"Lu et
traduit"
Plongée dans
les littératures de Méditerranée
Les filles
des prairies
Maha Hassan
Riad
el-Rayyes, Beyrouth, 2011
, 151 p.
Lu et
traduit par Marie Charton
Une terrible
angoisse saisit Sharif lorsqu’il découvre que sa fille a hérité des yeux verts
de sa défunte mère. Faut-il y voir le signe de la malédiction que portait la
disparue? L’enfant, prénommée Sultana, grandit, devient adolescente et inéluctablement,
la prophétie se réalise. Elle rencontre Ibrahim, tombe amoureuse et alors que
le mariage entre les deux jeunes gens est inenvisageable, se découvre enceinte.

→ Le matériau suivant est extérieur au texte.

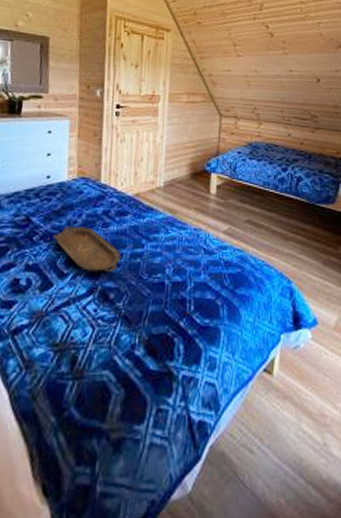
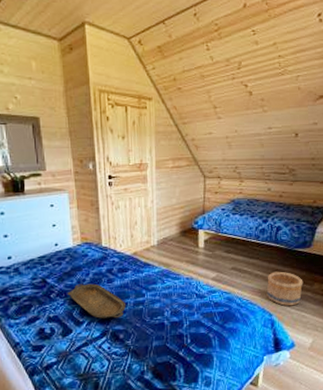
basket: none [285,229,327,273] -> present [266,271,303,306]

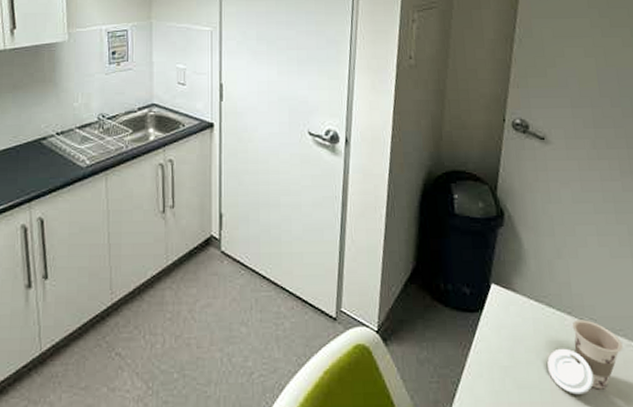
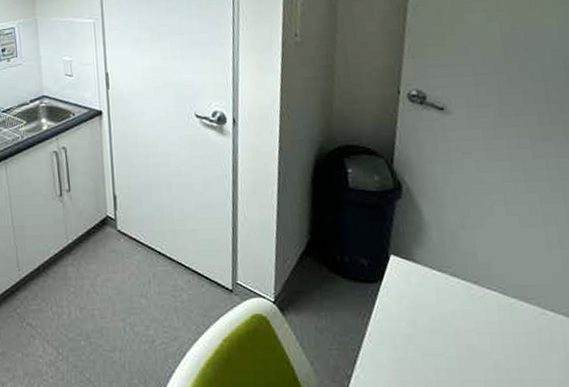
cup: present [547,319,623,395] -> none [453,288,536,362]

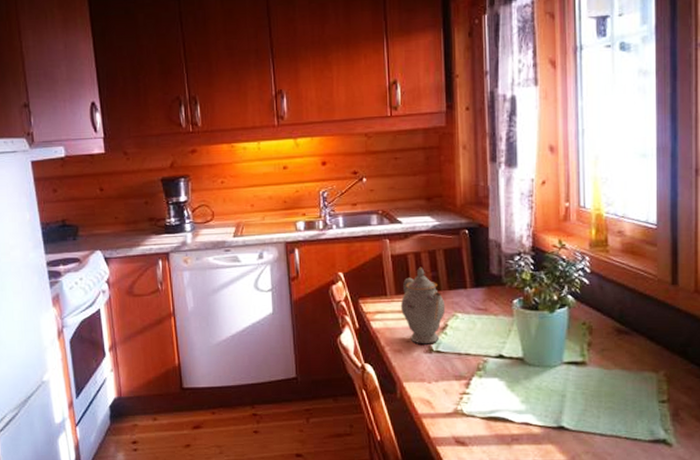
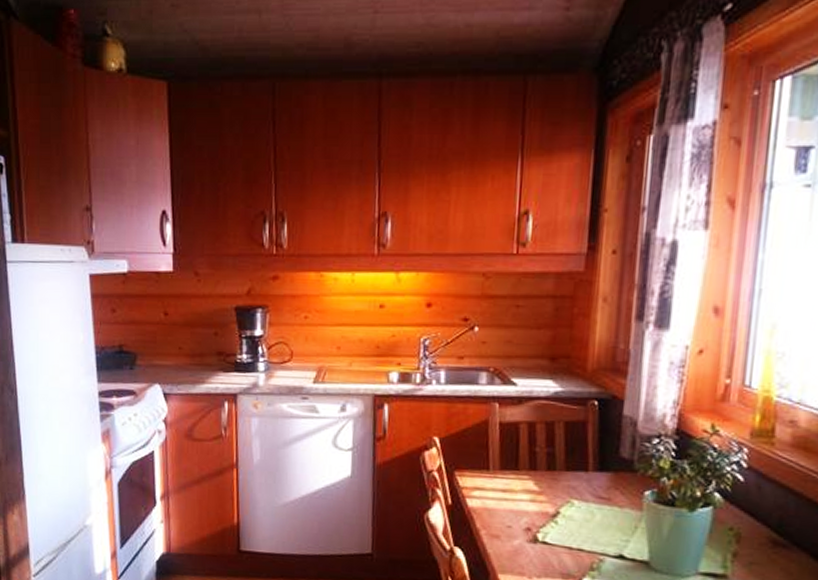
teapot: present [401,267,446,344] -> none [505,440,560,533]

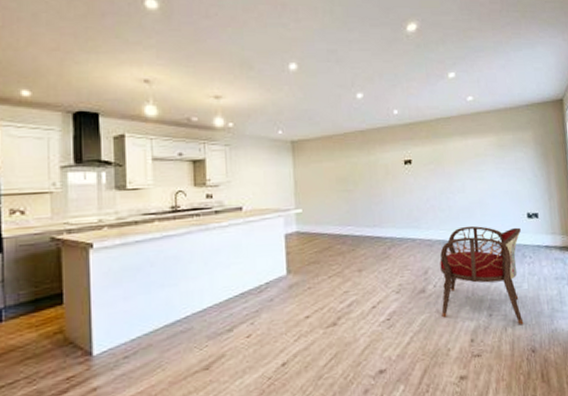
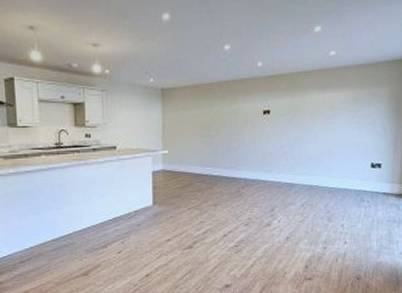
armchair: present [440,225,524,326] -> none [283,172,363,258]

Imprégné de réalisme magique, le roman s’ouvre sur une scène terrible: au
moment où la tête de Sultana, égorgée par un des hommes de sa famille se
détache de son corps, celle de sa fille, fruit du péché, sort de son utérus. Le
sang envahit le lieu puis le village et la prairie environnante, et tout se
retrouve coloré de rouge. Ibrahim, anéanti par la mort de Sultana, se retire
avec le nouveau-né et fait le serment de la protéger. La malédiction aura pourtant
raison de cette promesse...
Dans ce
roman fort, qui alterne récits bucoliques et moments tragiques, sans verser
dans le pathétique, Maha Hassan va au-delà de la dénonciation du crime
d’honneur comme acte barbare portant atteinte à la vie des femmes. Les coutumes
tyranniques qui confisquent les vies humaines s’inscrivent dans un processus
plus global d’élimination des voix dissidentes qui fait obstacle à
l’émancipation de la société. Un processus qui se nourrit du fatalisme, de la
peur de l’inconnu et de la différence, et dans lequel la société, prisonnière
d’elle-même, se noie dans son propre sang.